Many, however, watched the video and concluded that Osteen’s answer was insufficient. He didn’t mention the gospel, and he withdrew into his “I don’t want to be the one to judge” mantra a few times. But his defense of why homosexuality is a sin was humble and, even, commendable.

There is much to Osteen’s ministry we can and should criticize. We have good reason to keep much of what he does and says at arms length. But I think Christians can learn something from this interview. In my opinion, Osteen performed better than many evangelical leaders who have been put in this impossible situation.

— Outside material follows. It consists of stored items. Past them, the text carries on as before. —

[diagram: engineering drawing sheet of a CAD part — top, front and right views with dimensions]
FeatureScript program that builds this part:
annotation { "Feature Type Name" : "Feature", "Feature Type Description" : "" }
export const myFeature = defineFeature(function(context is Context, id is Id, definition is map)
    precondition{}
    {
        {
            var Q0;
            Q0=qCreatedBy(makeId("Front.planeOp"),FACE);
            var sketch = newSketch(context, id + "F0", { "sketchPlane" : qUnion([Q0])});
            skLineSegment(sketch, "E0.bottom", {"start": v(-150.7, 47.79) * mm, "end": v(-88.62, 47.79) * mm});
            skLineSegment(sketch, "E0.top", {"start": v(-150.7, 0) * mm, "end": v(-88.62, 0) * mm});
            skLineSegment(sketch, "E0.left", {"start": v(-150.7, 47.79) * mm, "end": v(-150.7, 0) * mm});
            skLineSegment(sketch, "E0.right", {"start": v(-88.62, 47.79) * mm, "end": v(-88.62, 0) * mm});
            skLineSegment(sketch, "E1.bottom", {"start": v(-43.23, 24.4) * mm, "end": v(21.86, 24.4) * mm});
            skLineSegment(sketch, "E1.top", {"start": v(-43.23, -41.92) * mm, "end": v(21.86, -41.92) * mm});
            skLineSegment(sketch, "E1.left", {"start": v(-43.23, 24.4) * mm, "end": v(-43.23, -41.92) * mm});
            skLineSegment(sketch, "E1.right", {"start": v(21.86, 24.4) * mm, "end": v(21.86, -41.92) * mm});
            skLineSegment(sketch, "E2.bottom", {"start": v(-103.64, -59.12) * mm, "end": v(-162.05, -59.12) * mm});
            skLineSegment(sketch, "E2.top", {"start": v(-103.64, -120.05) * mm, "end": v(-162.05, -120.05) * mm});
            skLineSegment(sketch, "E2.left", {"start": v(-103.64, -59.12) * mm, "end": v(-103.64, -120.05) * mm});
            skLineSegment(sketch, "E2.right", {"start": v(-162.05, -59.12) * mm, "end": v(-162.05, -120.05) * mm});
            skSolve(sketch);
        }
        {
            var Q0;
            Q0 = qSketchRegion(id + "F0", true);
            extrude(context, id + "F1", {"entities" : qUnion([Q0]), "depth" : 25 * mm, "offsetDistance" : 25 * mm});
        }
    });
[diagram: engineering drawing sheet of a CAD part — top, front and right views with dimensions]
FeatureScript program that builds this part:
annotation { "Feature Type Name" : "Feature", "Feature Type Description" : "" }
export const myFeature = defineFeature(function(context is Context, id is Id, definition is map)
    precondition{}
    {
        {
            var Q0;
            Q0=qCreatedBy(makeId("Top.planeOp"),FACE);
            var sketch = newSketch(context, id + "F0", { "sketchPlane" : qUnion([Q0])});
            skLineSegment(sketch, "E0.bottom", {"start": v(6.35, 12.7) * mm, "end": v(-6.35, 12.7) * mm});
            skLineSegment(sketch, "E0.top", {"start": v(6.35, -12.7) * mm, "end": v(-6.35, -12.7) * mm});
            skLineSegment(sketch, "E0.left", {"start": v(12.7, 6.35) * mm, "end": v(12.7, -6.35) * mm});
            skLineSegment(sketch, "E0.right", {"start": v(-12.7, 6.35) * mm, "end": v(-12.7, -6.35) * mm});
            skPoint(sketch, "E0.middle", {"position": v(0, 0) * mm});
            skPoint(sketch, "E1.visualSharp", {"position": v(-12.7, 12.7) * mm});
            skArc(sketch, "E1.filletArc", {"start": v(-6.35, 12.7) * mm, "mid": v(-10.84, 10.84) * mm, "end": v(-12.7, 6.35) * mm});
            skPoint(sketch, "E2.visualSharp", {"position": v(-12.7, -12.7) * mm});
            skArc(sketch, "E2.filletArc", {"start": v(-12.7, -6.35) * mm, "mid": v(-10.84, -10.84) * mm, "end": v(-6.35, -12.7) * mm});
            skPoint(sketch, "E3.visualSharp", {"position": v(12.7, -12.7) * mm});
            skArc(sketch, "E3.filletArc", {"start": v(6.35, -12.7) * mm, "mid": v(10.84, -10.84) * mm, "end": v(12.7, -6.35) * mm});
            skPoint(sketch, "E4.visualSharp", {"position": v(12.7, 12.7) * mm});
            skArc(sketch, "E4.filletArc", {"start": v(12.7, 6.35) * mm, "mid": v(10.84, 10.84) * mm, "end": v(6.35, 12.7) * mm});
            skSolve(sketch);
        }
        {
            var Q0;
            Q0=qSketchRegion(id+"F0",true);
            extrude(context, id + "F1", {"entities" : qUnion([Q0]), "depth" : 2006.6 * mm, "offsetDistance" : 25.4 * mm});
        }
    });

Several times the interviewer asked Osteen difficult questions about the biblical understanding of homosexuality. Even if Osteen had all the right answers, the sound-bite setting wouldn’t have done justice to them. So Osteen responded rightly to the indicting questions:

[I]t’s a difficult issue. I—I don’t—I don’t understand all the answers, and—but I just come back to the—what I read in the Scripture. I can’t ignore that. I don’t—I—saying it again. I don’t know that I understand it all.

In fact, over and over—I counted six times—Osteen answered the accusations and objections of the interviewer with what he reads in the Bible. You could summarize Osteen’s entire interview with this phrase: I don’t have all the answers, but I believe the Bible to be true.

Evangelicals have responded to the interview by saying, “We’re going to be asked this question more and more, let’s hope we do better than Osteen.” Maybe we can be more winsome or less nervous than Osteen. We should certainly explain that homosexuals, like anyone else, should put their hope in the finished work of the gospel. But the first and last word on why homosexuality is sinful is with the Bible. And Osteen didn’t budge from that. We can come up with all kinds of reasons and studies as to why homosexuality is harmful to society, but nothing is so authoritative as God’s Word on why it’s wrong. Only Scripture is definitive enough to cause us—indeed, every created being—to put our hands over our mouths.

In our discussions with skeptics, when we don’t have all the answers, Christians should be humble enough to say, “I don’t know, but I believe the Bible.” That is a good Christian response. We base our knowledge upon the wisdom of God, not on man. We can always reproduce the arguments of others or register sociological data, but we can never do better than God’s Word.